David Fraser was a famous Scotch hewer. On hearing that it had been

remarked among a party of Edinburgh masons that, though regarded as the

first of Glasgow stone-cutters, he would find in the eastern capital

at least his equals, he attired himself most uncouthly in a long-tailed

coat of tartan, and, looking to the life the untamed, untaught,

conceited little Celt, he presented himself on Monday morning, armed

with a letter of introduction from a Glasgow builder, before the foreman

of an Edinburgh squad of masons engaged upon one of the finer buildings

at that time in the course of erection.



The letter specified neither his qualifications nor his name. It had

been written merely to secure for him the necessary employment, and the

necessary employment it did secure.



The better workmen of the party were engaged, on his arrival, in hewing

columns, each of which was deemed sufficient work for a week; and David

was asked somewhat incredulously, by the foreman, if he could hew.
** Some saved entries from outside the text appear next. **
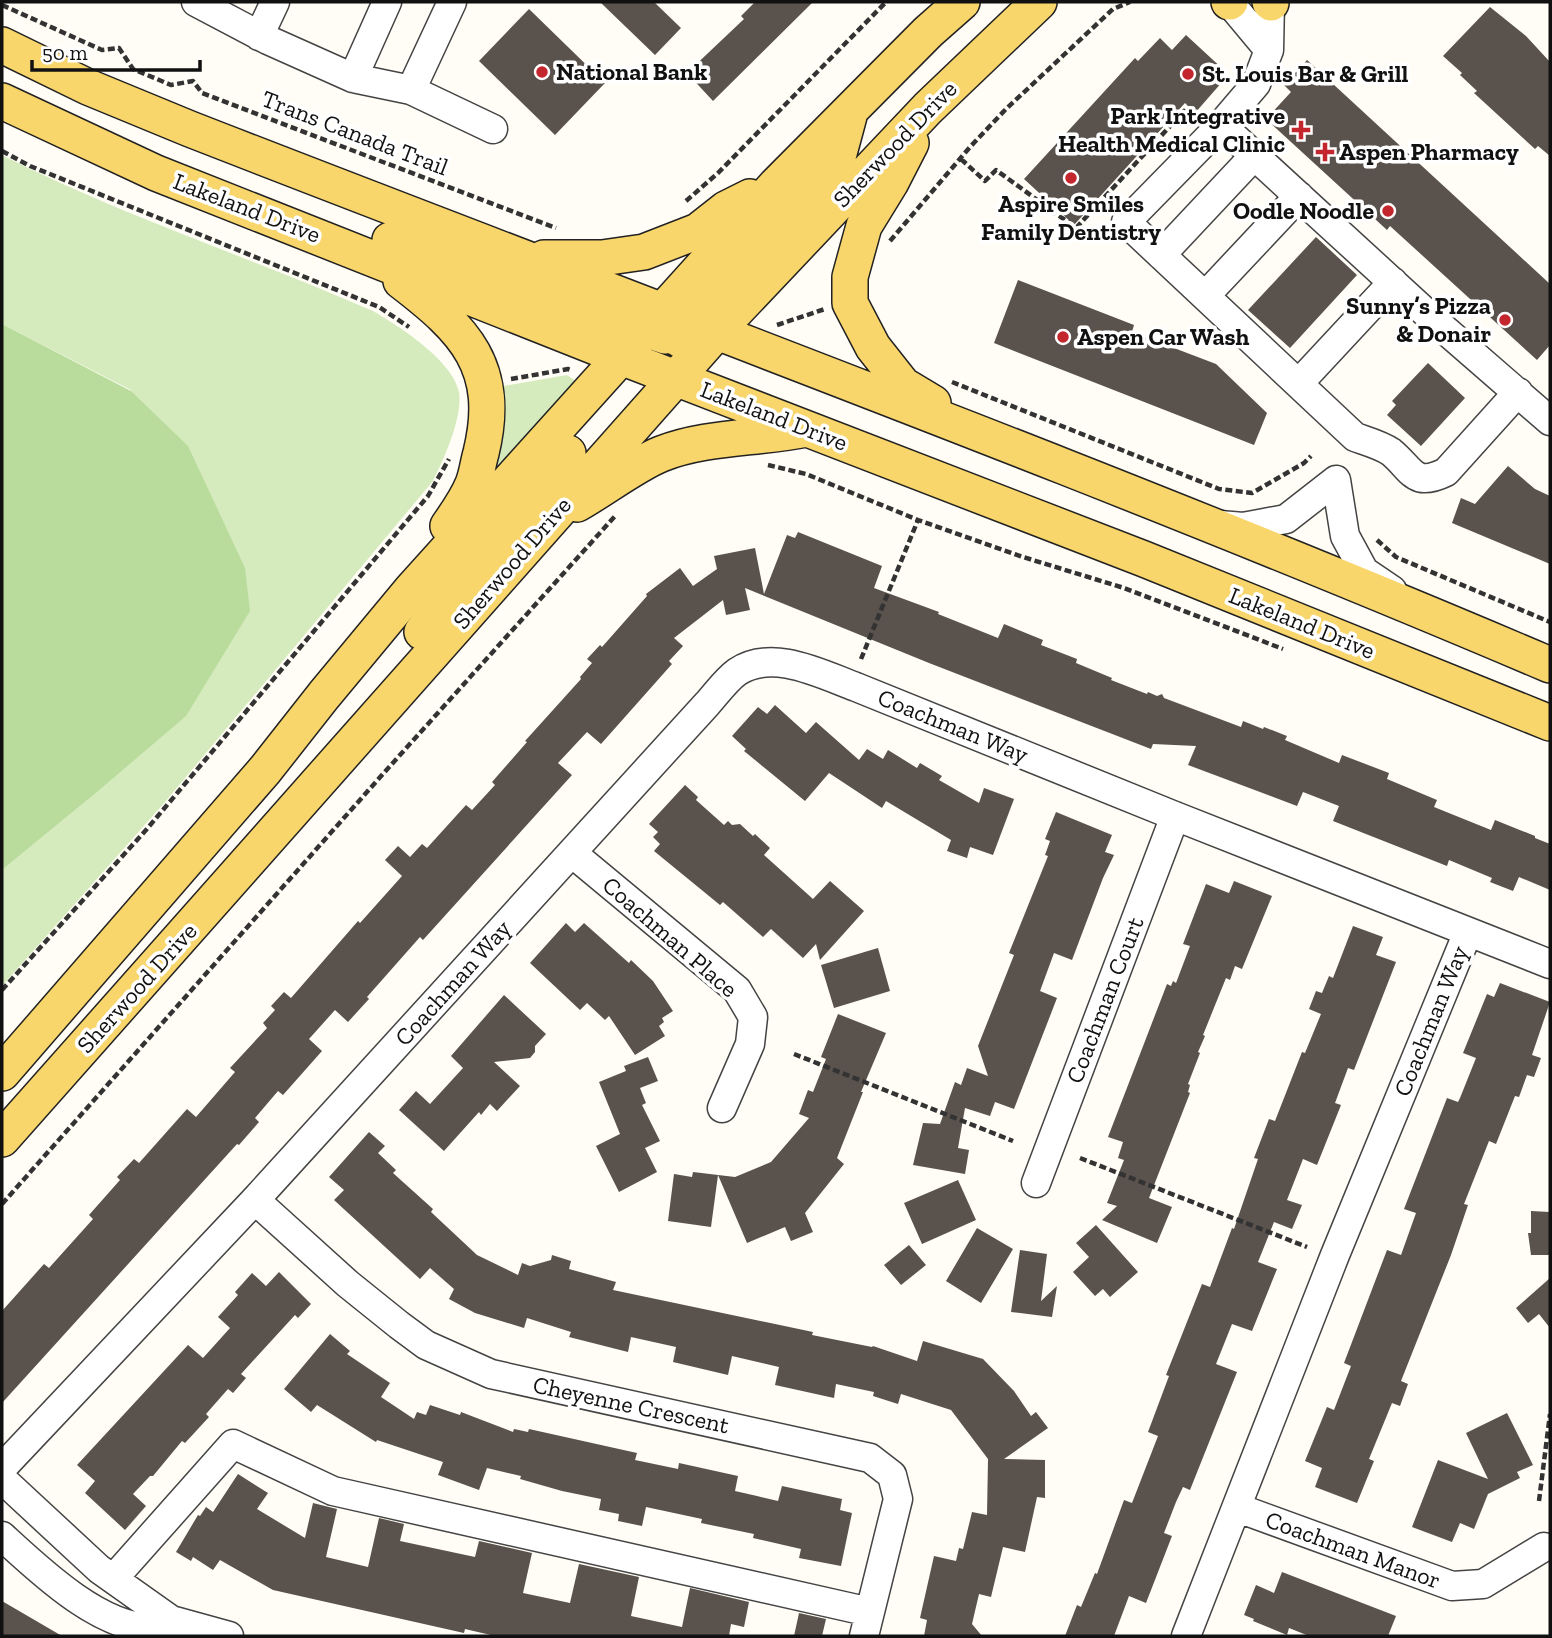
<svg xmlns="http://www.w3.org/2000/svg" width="1552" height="1638" font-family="'Zilla Slab',serif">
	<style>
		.green { fill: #d5ebbd }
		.forest { fill: #b9dc9c }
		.building { fill: #5a524d }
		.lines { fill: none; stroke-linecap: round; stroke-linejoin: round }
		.minor-casing { stroke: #444; stroke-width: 31 }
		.major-casing { stroke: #222; stroke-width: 38 }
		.path { stroke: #333; stroke-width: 4.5; stroke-dasharray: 7 3.5; stroke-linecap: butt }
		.minor { stroke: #fff; stroke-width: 28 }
		.major { stroke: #f9d66b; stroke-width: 35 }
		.poi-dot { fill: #c4262e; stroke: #fff; stroke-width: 2.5 }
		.labels { text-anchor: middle; stroke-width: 7; stroke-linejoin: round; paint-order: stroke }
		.poi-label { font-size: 24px; font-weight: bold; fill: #111; stroke: #fff; text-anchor: start }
		.street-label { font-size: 24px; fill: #111; stroke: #fff }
	</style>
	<rect width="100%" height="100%" fill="#fffdf5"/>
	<path class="green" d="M2 155C122 216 250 257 373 311 399 326 453 361 459 392 463 417 444 459 433 481L165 802 2 986V870L91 797 131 390 2 324Z
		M567 375 579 383 497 468 499 391 503 386Z"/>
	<path class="forest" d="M2 324 131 391 188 446 245 568 250 611 186 716 91 797 2 870Z"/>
	<path class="building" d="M600 2H654L681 28 655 55Z
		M755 2H813L713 101 687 73 744 19 741 16Z
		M1490 7 1526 36 1550 62V156L1538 146 1535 149 1474 93 1477 91 1460 75 1462 73 1443 56Z
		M529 9 605 83 555 135 479 61Z
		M1186 35 1225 71 1219 78 1223 81 1195 113 1185 103 1074 225 1024 179 1135 58 1138 61 1160 38 1172 50Z
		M1307 60 1550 284V345L1537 360 1390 226 1387 230 1266 119 1291 92 1284 85Z
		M1316 237 1357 275 1290 348 1248 310Z
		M1018 280 1134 325 1132 332 1216 364 1267 413 1254 445 994 343Z
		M1428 363 1465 398 1421 446 1387 415 1396 405 1392 401Z
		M1508 466 1535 489 1550 496V564L1452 523 1461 498 1475 504Z
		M798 532 882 566 874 588 939 612 938 614 998 638 1004 624 1043 640 1041 645 1077 659 1076 663 1112 678 1111 680 1147 694 1148 692 1157 696 1162 694 1164 698 1241 727 1243 721 1263 729 1264 727 1287 736 1285 740 1339 763 1342 755 1389 773 1387 779 1437 800 1434 807 1491 830 1495 820 1535 836V838L1550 844V890L1519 877 1513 891 1490 882 1492 878 1449 860 1447 866 1333 821 1339 806 1303 792 1297 806 1188 765 1196 746 1153 744 1151 749 929 663 745 588 750 610 726 615 723 600 674 638 683 646 669 661 672 664 601 744 587 732 558 763 572 775 423 940 420 937 367 997 369 999 348 1022 335 1010 309 1039 322 1051 283 1095 278 1091 255 1118 259 1122 239 1145 237 1144 2 1403V1311L44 1264 49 1268 93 1219 89 1215 120 1180 117 1177 134 1159 139 1163 187 1109 196 1117 235 1072 230 1068 267 1028 263 1023 275 1010 271 1006 284 992 291 998 358 921 360 923 402 876 385 860 398 846 410 857 422 844 427 848 466 805 472 810 495 785 492 782 527 742 525 741 581 679 580 677 592 663 587 659 600 645 602 647 647 596 646 594 680 568 693 586 717 569 714 556 755 548 764 594 787 535 795 538Z
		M775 705 806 733 816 722 859 760 867 749 883 759 888 750 917 768 920 763 942 776 939 780 979 803 984 788 1014 799 993 855 970 847 967 858 947 851 951 840 886 801 882 808 829 773 805 801 744 751 746 749 732 736 758 707 767 714Z
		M685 785 698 797 696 800 724 825 728 821 732 825 740 824 753 836 755 834 770 848 764 855 813 899 830 881 864 911 820 960 816 944 803 958 771 929 763 937 723 902 720 905 654 851 660 844 653 837 658 832 649 824Z
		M1056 812 1112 835 1105 852 1114 855 1103 878 1072 960 1054 953 1040 991 1057 998 1014 1109 995 1102 990 1116 965 1108 958 1148 969 1150 965 1174 913 1165 923 1123 940 1124 955 1082 961 1085 967 1068 988 1076 978 1046 1014 955 1009 953 1048 856 1045 855 1050 841 1045 839Z
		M1234 881 1272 896 1242 969 1235 966 1230 980 1226 978 1203 1035 1205 1036 1198 1052 1200 1053 1188 1084 1190 1085 1188 1092 1190 1093 1149 1198 1172 1207 1157 1243 1102 1220 1117 1206 1107 1203 1124 1160 1118 1158 1123 1142 1108 1137 1167 984 1171 986 1173 981 1176 983 1190 946 1183 944 1206 884 1229 893Z
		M566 923 575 932 584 923 629 963 631 960 653 981 673 1011 662 1018 664 1022 659 1026 665 1036 635 1055 609 1016 605 1020 587 1003 580 1010 530 963Z
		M1353 926 1383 937 1376 955 1396 962 1354 1070 1348 1068 1335 1103 1341 1105 1317 1165 1303 1159 1287 1200 1302 1205 1292 1229 1274 1222 1258 1262 1277 1269 1252 1331 1232 1324 1216 1364 1237 1372 1190 1490 1183 1487 1176 1502 1164 1533 1172 1536 1146 1603 1129 1596 1114 1636H1065L1077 1605 1081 1607 1095 1573 1097 1574 1124 1500 1132 1503 1158 1436 1148 1432 1169 1376 1166 1375 1202 1284 1210 1287 1232 1228 1234 1229 1258 1159 1254 1158 1269 1119 1275 1121 1302 1052 1305 1053 1321 1014 1309 1009 1316 991 1322 993 1329 976 1333 978Z
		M878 948 890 991 834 1008 821 965Z
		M1500 983 1550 1002 1532 1055 1541 1058 1534 1077 1527 1075 1519 1097 1515 1096 1496 1144 1489 1141 1464 1204 1468 1205 1451 1255 1401 1381 1408 1384 1400 1406 1392 1403 1369 1459 1374 1461 1357 1503 1315 1487 1322 1468 1305 1461 1327 1407 1334 1410 1351 1366 1344 1363 1387 1250 1401 1255 1416 1213 1404 1209 1447 1098 1458 1102 1460 1098 1476 1058 1463 1053 1487 994 1494 997Z
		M504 995 546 1034 535 1046V1052L530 1058 494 1062 520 1086 497 1111 490 1104 481 1115 479 1112 444 1151 399 1110 416 1091 430 1104 463 1068 451 1056Z
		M838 1014 886 1033 861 1092H863L837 1158 844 1164 805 1213 813 1232 791 1241 785 1227 747 1243 718 1175 711 1227 668 1221 674 1174 692 1177 693 1172 735 1177 771 1162 809 1118 799 1114 808 1090 813 1092 826 1059 821 1057Z
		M648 1057 658 1081 640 1088 646 1103 642 1105 660 1141 645 1148 657 1172 619 1192 596 1146 620 1134 599 1082 626 1071 624 1066Z
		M369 1132 385 1146 378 1153 396 1170 393 1173 433 1209 431 1212 477 1255 518 1275 522 1263 530 1266 551 1260 552 1255 571 1261 569 1269 616 1282 613 1290 813 1332 812 1335 872 1347 873 1346 917 1361 923 1341 983 1359 1014 1391 1031 1416 1036 1412 1048 1428 1004 1459 1045 1460V1498L1037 1497 1025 1552 1003 1547 991 1597 979 1594 972 1624 982 1636H924L927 1620 920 1618 934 1556 956 1561 959 1548 963 1549 972 1512 987 1515 988 1459 951 1410 901 1394 898 1404 873 1396 874 1392 836 1384 834 1398 775 1385 779 1367 732 1356 728 1375 673 1362 676 1347 631 1337 628 1352 569 1337 571 1332 527 1318 524 1328 475 1313 449 1299 454 1289 430 1268 420 1279 334 1200 344 1190 329 1177Z
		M958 1180 976 1220 922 1244 904 1203Z
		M1531 1211 1550 1212V1255H1531L1528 1233H1531Z
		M1096 1225 1138 1272 1110 1297 1103 1289 1095 1296 1073 1272 1089 1257 1076 1243Z
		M977 1228 1013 1249 981 1303 946 1281Z
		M909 1245 926 1265 901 1285 884 1265Z
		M1020 1250 1047 1254 1041 1301 1057 1286 1052 1317 1011 1312Z
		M279 1272 311 1304 298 1318 295 1315 241 1374 246 1378 233 1393 228 1389 206 1414 209 1417 185 1443 182 1441 153 1476H150L133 1494 146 1506 125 1530 85 1493 95 1481 77 1465 188 1345 203 1358 230 1328 218 1317 238 1295 235 1292 252 1273 266 1286Z
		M1550 1278V1328L1539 1314 1528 1323 1516 1308Z
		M330 1334 350 1351 347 1354 390 1383 381 1397 414 1419 417 1412 426 1415 430 1405 460 1415 461 1412 513 1432 514 1429 528 1432 529 1429 637 1453 635 1460 678 1469 679 1463 738 1476 735 1491 757 1496 778 1501 782 1486 842 1499 840 1510 852 1513 841 1566 799 1558 801 1549 753 1538 754 1534 701 1523 702 1519 646 1507 642 1526 618 1521 619 1514 599 1510 601 1499 562 1491 520 1479 521 1476 487 1468 479 1490 438 1475 443 1462 377 1440 376 1442 317 1405 311 1412 284 1389Z
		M1507 1413 1533 1465 1517 1472 1520 1478 1488 1494 1474 1529 1460 1523 1452 1542 1412 1527 1438 1460 1488 1479 1466 1433Z
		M238 1474 268 1493 257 1509 305 1538 313 1503 337 1509 326 1557 368 1567 379 1518 404 1524 400 1541 475 1557 479 1541 532 1553 523 1593 570 1603 579 1564 639 1577 631 1616 682 1627 690 1588 749 1602 744 1627 731 1624 729 1636H495L465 1629 464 1633 273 1590 220 1560 213 1570 193 1557 191 1561 176 1552 198 1515 200 1516 206 1507 213 1512Z
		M1282 1572 1396 1616 1388 1636H1309L1289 1628 1287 1635 1253 1621 1254 1619 1244 1615 1256 1585 1274 1593Z
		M2 1601 62 1636H2Z
		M799 1613 826 1619 822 1636H794Z"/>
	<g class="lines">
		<g class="minor-casing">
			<path id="minor" d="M196 2 268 40 353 78 387 2
				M1229 2 1269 50
				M1270 2 1269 50 1256 84 1221 125 1436 322 1550 421
				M259 36 275 2
				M353 78 411 90 452 2
				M411 90 493 129
				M1221 125 1126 222 1355 437C1366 441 1381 445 1391 452 1413 470 1413 488 1446 472L1518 392
				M1161 255 1254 156
				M1205 296 1299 196
				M1299 383 1393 282
				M1220 525 1243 527 1286 519 1336 480 1345 536 1364 571 1392 590
				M572 853 737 990 753 1017 750 1044 722 1108
				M1036 1183 1175 816
				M255 1200 348 1284 399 1325 426 1345 491 1374 870 1458 892 1475 898 1499 864 1636
				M2 1468 255 1200 707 704C716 694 726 680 737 672 772 648 821 674 856 687L1175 816 1550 964
				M2 1479 99 1569 171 1620 229 1636
				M1238 1508 1452 1586 1483 1584 1544 1547
				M2 1536C38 1569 99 1628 152 1628 158 1628 165 1623 171 1620
				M114 1578 233 1444 333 1491 870 1612
				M1186 1636 1335 1255 1468 932"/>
		</g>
		<g class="major-casing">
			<path id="major" d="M1229 2H1230
				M1270 2 1271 3
				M2 45 88 87 190 129C644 306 1102 474 1550 665
				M2 101 156 173 621 357 1144 559 1550 723
				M911 143 891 182 864 226 850 277V303L873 347 903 385 933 403
				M390 240 665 336
				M544 258H602L644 252 698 231 726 209 750 197
				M401 281C465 330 502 367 481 453 478 463 477 474 473 484 467 499 457 513 448 526
				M679 339 690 323 838 157 849 116
				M577 504C602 490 636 464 661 454 707 436 758 439 806 429
				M422 632 538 485 568 453
				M2 1073 265 770 324 695 412 589 776 185 928 32 962 2
				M2 1139 732 315 928 108 1039 2"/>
		</g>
		<path class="path" d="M2 5 102 50 119 48 133 69 171 85 193 81 202 93 556 228
			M2 151 30 166 379 307 409 327
			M961 159 985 181 996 170 1076 228 1184 111 1194 120
			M686 201 718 173 886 2
			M890 241 970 147 1006 109 1113 9 1130 2
			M777 325 825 309
			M511 379 568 369 571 370
			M952 382 1219 489 1252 493 1304 463 1311 456
			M768 465 806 474 918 520 1023 557 1124 588 1283 649
			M1377 540 1396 557 1550 622
			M861 659 918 520
			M2 990 146 830 428 496 449 459
			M794 1054 1013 1141
			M1080 1158 1307 1247
			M2 1204 382 775 616 515
			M1539 1501 1550 1414"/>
		<use href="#minor" class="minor"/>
		<use href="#major" class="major"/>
	</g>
	<g class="poi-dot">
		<circle cx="542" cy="72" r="7"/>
		<circle cx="1188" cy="74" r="7"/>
		<path d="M1297.5 119.5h7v7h7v7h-7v7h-7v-7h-7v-7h7z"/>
		<path d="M1321.5 141.5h7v7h7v7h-7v7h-7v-7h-7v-7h7z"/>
		<circle cx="1071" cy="178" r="7"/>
		<circle cx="1388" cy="211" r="7"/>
		<circle cx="1505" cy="320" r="7"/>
		<circle cx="1063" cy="337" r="7"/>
	</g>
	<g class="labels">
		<g class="poi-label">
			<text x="556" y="80">National Bank</text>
			<text x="1202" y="82">St. Louis Bar &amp; Grill</text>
			<text x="1285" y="124" text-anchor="end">Park Integrative<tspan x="1285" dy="28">Health Medical Clinic</tspan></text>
			<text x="1339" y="160">Aspen Pharmacy</text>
			<text x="1071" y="212" text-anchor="middle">Aspire Smiles<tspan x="1071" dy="28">Family Dentistry</tspan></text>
			<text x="1374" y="219" text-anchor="end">Oodle Noodle</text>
			<text x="1491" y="314" text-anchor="end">Sunny’s Pizza<tspan x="1491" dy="28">&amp; Donair</tspan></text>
			<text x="1077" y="345">Aspen Car Wash</text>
		</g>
		<g class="street-label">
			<text transform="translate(355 133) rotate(21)" y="8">Trans Canada Trail</text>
			<text transform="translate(895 144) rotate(-46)" y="8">Sherwood Drive</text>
			<text transform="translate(247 208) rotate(21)" y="8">Lakeland Drive</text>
			<text transform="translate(774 416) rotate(21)" y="8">Lakeland Drive</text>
			<text transform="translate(512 563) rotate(-49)" y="8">Sherwood Drive</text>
			<text transform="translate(1302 623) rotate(22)" y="8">Lakeland Drive</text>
			<text transform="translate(953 726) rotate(22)" y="8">Coachman Way</text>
			<text transform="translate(670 937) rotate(41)" y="8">Coachman Place</text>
			<text transform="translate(453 983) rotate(-48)" y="8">Coachman Way</text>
			<text transform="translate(137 988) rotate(-48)" y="8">Sherwood Drive</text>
			<text transform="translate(1105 1000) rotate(-69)" y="8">Coachman Court</text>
			<text transform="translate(1431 1021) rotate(-68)" y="8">Coachman Way</text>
			<text transform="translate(631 1405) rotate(12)" y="8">Cheyenne Crescent</text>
			<text transform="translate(1353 1550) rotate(20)" y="8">Coachman Manor</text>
		</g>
	</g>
	<rect width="1552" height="1638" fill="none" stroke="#111111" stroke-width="7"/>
	<path d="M32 60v10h168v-10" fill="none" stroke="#111111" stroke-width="3.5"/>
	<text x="42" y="60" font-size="21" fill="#111111" stroke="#ffffff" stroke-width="5" paint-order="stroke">50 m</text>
</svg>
"Oh, yes, HE THOUGHT he could hew."



"Could he hew columns such as these?"



"Oh, yes, HE THOUGHT he could hew columns such as these."



A mass of stone, in which a possible column lay hid, was accordingly

placed before David, not under cover of the shed, which was already

occupied by workmen, but, agreeably to David's own request, directly

in front of it, where he might be seen by all, and where he straightway

commenced a most extraordinary course of antics.



Buttoning his long tartan coat fast around him, he would first look

along the stone from the one end, anon from the other, and then examine

it in front and rear; or, quitting it altogether for the time, he would

take up his stand beside the other workmen, and, after looking at them

with great attention, return and give it a few taps with the mallet, in

a style evidently imitative of theirs, but monstrously a caricature.



The shed all that day resounded with roars of laughter; and the only

thoroughly grave man on the ground was he who occasioned the mirth of

all the others.



Next morning David again buttoned his coat; but he got on much better

this day than the former. He was less awkward and less idle, though not

less observant than before; and he succeeded ere evening in tracing,

in workmanlike fashion, a few draughts along the future column. He was

evidently greatly improving!



On the morning of Wednesday he threw off his coat; and it was seen that,

though by no means in a hurry, he was seriously at work. There were no

more jokes or laughter; and it was whispered in the evening that the

strange Highlander had made astonishing progress during the day.



By the middle of Thursday he had made up for his two days' trifling, and

was abreast of the other workmen. Before night he was far ahead of them;

and ere the evening of Friday, when they had still a full day's work

on each of their columns, David's was completed in a style that defied

criticism; and, his tartan coat again buttoned around him, he sat

resting himself beside it.



The foreman went out and greeted him.



"Well," he said, "you have beaten us all. You certainly CAN hew!"



"Yes," said David, "I THOUGHT I could hew columns. Did the other men

take much more than a week to learn?"



"Come, come, DAVID FRASER," replied the foreman, "we all guess who you

are. You have had your week's joke out; and now, I suppose, we must give

you your week's wages, and let you go away!"



"Yes," said David, "work waits for me in Glasgow; but I just thought it

might be well to know how you hewed on this east side of the country."